(PROBLEM): In the records below, find the line holding "info@ecco.ru" and the line holding "Meta AI uitschakelen: kan". Set down both, with every line between them, exactly.

___

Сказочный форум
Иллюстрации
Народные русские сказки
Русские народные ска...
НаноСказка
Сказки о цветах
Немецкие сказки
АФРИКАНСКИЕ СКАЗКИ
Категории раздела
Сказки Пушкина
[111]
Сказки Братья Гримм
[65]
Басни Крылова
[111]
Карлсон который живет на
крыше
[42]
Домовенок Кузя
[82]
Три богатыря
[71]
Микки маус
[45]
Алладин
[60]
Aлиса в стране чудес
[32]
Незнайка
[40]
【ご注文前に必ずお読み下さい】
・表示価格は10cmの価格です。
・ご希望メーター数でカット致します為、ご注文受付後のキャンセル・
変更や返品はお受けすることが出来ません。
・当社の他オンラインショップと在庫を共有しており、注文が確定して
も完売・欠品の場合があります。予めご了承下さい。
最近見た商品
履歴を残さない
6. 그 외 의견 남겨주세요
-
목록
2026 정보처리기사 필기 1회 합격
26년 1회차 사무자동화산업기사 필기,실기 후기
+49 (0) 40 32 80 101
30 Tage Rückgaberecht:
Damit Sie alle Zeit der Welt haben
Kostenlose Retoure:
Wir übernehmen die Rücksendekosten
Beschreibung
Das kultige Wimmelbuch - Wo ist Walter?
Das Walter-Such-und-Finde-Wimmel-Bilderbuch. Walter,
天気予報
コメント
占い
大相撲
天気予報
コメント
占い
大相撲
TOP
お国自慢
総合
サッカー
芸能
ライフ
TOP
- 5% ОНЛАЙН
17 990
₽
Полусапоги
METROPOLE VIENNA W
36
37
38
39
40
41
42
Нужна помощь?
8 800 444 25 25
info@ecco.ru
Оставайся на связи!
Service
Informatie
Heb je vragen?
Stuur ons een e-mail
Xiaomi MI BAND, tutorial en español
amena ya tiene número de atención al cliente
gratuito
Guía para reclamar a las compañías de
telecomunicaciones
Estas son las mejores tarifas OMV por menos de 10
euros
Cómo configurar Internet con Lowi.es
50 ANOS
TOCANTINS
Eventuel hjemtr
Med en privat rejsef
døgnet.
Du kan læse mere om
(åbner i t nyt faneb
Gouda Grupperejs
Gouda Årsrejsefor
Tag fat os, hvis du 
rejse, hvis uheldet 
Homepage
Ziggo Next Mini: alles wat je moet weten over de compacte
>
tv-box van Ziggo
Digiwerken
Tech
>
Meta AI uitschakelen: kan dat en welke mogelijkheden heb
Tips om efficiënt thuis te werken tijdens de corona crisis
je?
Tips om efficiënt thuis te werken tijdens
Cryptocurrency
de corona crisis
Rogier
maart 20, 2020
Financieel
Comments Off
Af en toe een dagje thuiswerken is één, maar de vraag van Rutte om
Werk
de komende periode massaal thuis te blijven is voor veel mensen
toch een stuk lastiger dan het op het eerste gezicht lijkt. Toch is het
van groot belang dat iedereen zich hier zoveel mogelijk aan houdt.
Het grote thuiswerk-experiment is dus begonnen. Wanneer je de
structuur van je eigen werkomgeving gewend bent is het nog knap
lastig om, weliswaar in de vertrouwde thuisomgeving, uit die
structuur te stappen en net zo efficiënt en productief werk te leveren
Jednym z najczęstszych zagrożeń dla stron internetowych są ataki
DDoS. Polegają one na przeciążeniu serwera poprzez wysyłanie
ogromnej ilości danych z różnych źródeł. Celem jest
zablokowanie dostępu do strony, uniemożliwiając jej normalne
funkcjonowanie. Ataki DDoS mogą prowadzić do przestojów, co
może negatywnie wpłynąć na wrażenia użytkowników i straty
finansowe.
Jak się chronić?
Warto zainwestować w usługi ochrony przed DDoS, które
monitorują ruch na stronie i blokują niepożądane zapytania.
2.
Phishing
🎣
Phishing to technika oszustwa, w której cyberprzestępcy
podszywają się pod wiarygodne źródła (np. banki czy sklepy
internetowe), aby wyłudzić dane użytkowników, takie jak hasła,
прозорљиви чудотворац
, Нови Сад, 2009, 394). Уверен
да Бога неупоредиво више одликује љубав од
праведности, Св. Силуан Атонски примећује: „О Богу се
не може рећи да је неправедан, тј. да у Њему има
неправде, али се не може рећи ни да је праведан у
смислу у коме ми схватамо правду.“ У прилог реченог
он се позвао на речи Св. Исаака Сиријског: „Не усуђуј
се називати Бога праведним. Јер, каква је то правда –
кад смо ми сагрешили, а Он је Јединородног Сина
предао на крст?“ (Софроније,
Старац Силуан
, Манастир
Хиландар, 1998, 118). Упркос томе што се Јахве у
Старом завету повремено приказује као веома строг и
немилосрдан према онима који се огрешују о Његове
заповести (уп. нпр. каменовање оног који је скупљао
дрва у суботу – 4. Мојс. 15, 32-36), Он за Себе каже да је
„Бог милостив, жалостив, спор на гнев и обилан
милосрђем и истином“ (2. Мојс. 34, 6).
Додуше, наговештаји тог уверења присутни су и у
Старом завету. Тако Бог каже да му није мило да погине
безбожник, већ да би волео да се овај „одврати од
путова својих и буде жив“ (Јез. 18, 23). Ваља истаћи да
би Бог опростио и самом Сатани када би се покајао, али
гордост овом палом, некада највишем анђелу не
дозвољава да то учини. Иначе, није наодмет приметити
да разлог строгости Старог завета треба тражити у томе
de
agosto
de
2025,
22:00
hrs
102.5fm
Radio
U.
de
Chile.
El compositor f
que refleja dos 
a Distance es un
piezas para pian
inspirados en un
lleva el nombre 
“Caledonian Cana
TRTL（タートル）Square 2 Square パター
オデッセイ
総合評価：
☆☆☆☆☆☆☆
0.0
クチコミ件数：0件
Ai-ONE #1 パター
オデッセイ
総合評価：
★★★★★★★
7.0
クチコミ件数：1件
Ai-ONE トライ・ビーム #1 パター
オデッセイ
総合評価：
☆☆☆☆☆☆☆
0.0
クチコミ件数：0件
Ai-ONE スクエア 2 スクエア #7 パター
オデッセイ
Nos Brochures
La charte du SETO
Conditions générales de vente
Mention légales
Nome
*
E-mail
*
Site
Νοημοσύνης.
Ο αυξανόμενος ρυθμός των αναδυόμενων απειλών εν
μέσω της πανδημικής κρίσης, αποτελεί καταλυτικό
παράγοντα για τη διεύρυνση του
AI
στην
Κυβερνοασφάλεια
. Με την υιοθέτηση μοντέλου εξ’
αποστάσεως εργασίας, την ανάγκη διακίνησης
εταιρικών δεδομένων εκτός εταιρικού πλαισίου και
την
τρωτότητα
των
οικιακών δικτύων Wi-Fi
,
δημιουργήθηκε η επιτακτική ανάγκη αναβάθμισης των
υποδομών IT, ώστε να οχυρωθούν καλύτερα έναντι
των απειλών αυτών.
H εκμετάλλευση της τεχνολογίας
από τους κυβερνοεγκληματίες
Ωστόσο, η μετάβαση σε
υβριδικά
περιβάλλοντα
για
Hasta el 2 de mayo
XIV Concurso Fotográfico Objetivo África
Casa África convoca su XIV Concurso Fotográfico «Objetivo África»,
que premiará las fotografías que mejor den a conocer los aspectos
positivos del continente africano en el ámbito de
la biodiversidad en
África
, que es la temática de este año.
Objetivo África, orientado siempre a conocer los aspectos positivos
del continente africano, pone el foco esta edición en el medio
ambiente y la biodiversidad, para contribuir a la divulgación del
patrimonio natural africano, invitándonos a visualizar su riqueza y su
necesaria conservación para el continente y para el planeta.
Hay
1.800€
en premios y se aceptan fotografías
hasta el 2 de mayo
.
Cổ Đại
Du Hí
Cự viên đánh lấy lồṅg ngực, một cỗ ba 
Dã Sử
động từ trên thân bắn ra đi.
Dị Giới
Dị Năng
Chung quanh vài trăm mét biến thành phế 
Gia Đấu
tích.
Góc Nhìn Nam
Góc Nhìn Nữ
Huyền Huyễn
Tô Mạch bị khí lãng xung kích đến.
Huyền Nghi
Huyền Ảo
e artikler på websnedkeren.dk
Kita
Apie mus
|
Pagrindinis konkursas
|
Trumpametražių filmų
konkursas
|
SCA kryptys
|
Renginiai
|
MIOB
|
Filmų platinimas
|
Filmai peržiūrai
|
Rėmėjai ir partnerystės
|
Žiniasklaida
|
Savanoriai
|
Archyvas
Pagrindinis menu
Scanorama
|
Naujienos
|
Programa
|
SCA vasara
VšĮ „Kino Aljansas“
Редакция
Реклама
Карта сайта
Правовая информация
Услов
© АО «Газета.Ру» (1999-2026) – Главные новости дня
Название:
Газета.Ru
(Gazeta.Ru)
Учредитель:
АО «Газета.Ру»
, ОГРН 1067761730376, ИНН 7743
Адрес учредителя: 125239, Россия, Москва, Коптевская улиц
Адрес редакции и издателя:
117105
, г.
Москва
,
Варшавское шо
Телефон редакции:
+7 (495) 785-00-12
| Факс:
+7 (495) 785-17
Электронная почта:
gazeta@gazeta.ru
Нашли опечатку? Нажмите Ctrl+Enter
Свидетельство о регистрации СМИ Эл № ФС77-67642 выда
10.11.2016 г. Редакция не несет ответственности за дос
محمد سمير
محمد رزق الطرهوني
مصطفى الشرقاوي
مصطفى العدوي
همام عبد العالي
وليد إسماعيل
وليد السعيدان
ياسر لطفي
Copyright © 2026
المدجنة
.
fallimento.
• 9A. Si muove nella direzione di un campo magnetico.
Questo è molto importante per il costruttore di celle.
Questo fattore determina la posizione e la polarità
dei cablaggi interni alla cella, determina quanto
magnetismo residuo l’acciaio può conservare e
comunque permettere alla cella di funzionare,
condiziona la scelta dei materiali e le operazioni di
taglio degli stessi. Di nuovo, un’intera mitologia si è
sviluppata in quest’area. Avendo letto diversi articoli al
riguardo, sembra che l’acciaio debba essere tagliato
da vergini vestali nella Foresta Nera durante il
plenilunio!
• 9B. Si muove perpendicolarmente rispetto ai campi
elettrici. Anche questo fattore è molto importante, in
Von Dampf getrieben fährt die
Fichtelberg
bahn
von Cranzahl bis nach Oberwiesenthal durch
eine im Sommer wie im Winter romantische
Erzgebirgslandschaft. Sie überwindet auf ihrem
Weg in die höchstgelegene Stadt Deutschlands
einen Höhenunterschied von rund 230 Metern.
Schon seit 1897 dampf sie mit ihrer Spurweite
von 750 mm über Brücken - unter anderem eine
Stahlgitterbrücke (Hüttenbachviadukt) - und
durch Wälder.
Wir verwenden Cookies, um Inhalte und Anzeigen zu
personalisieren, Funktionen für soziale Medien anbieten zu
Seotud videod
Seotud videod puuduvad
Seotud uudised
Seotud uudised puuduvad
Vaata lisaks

___

(TASK SOLUTION):
info@ecco.ru
Оставайся на связи!
Service
Informatie
Heb je vragen?
Stuur ons een e-mail
Xiaomi MI BAND, tutorial en español
amena ya tiene número de atención al cliente
gratuito
Guía para reclamar a las compañías de
telecomunicaciones
Estas son las mejores tarifas OMV por menos de 10
euros
Cómo configurar Internet con Lowi.es
50 ANOS
TOCANTINS
Eventuel hjemtr
Med en privat rejsef
døgnet.
Du kan læse mere om
(åbner i t nyt faneb
Gouda Grupperejs
Gouda Årsrejsefor
Tag fat os, hvis du 
rejse, hvis uheldet 
Homepage
Ziggo Next Mini: alles wat je moet weten over de compacte
>
tv-box van Ziggo
Digiwerken
Tech
>
Meta AI uitschakelen: kan dat en welke mogelijkheden heb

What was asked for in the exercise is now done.